En teoría, los debates electorales televisados deberían ser un instrumento idóneo para contrastar y valorar ideas y argumentos entre los diferentes candidatos y sus programas; mas como sucede con tantas otras cosas, teoría y práctica poco se parecen. Pues si históricamente tuvieron influencia entre los electores, hoy ya no es así; y menos aún cuando no cabe limitarlos a dos contendientes, como exige nuestra realidad política.

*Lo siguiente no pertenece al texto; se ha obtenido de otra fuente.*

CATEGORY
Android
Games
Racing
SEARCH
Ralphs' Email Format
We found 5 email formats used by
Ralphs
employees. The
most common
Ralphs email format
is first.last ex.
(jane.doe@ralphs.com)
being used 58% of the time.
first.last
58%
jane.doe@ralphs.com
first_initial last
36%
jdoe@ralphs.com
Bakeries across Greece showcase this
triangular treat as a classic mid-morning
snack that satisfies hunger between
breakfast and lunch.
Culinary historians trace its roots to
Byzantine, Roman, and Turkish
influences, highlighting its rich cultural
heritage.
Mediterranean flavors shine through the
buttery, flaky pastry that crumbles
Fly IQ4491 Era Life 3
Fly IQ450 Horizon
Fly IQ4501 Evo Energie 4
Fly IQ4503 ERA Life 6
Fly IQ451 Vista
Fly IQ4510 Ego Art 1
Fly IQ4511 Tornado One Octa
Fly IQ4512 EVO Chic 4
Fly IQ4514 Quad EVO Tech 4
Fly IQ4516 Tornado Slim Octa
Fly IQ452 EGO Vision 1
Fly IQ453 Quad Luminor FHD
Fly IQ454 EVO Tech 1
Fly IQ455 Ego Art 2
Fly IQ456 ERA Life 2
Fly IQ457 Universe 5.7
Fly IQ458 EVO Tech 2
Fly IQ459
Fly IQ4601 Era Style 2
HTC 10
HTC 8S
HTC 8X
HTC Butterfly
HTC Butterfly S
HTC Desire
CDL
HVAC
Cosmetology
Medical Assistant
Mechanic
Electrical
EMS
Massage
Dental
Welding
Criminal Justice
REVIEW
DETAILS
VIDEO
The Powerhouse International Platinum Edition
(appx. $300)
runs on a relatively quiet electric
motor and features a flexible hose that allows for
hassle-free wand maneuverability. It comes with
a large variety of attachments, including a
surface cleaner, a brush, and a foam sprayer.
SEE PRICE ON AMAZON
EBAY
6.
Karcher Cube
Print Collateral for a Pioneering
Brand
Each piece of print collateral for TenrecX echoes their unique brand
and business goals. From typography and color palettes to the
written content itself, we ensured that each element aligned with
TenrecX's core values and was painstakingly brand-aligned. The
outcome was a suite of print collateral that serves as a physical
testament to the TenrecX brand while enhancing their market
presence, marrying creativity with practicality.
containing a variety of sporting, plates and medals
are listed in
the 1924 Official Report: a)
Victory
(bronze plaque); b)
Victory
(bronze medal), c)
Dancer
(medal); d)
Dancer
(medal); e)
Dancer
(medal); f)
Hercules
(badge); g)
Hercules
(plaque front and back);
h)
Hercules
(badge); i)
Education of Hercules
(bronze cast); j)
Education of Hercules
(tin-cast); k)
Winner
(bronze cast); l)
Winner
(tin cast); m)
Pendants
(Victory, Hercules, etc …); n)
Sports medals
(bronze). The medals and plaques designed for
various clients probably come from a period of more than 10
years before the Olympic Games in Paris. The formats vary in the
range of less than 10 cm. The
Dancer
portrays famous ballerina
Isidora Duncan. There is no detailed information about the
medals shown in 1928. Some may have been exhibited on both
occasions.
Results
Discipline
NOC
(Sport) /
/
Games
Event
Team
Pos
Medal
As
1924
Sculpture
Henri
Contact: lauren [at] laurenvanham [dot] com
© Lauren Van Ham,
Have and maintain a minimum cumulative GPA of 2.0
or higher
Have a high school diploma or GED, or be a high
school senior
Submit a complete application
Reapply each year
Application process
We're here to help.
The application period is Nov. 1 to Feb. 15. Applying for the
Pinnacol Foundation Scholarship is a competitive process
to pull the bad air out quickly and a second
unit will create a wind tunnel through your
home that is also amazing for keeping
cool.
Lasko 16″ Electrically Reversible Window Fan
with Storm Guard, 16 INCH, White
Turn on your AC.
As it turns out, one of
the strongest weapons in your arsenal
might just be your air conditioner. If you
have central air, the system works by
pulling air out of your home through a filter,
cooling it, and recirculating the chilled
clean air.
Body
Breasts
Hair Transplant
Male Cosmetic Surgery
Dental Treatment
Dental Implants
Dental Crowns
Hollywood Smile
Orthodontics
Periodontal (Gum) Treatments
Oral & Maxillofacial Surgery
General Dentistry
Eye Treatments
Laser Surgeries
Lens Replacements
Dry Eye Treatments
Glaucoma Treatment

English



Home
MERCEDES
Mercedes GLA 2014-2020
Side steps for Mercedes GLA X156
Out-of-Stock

Y es que, dada la facundia de los candidatos en período electoral, para organizar los debates hay que someterlos a normas tan estrictas en los respectivos usos de la palabra, que al final quedan casi reducidos a saber quién deslizará los gestos, eslóganes y réplicas más ocurrentes y oportunos. Pero bien sabemos que de este tipo de intervenciones no cabe extraer nada concluyente respecto a la sinceridad, honradez, eficacia y buena gestión de los participantes. Y del lado de los votantes espectadores sucede algo similar... Pues éstos -en su inmensa mayoría- suelen opinar según sus simpatías o antipatías previas a los debates, sin que apenas resulten afectados en sus intenciones de voto. Visto lo anterior, no se comprende demasiado el follón que genera la organización de estos debates que tanto preocupan a los políticos y medios de comunicación.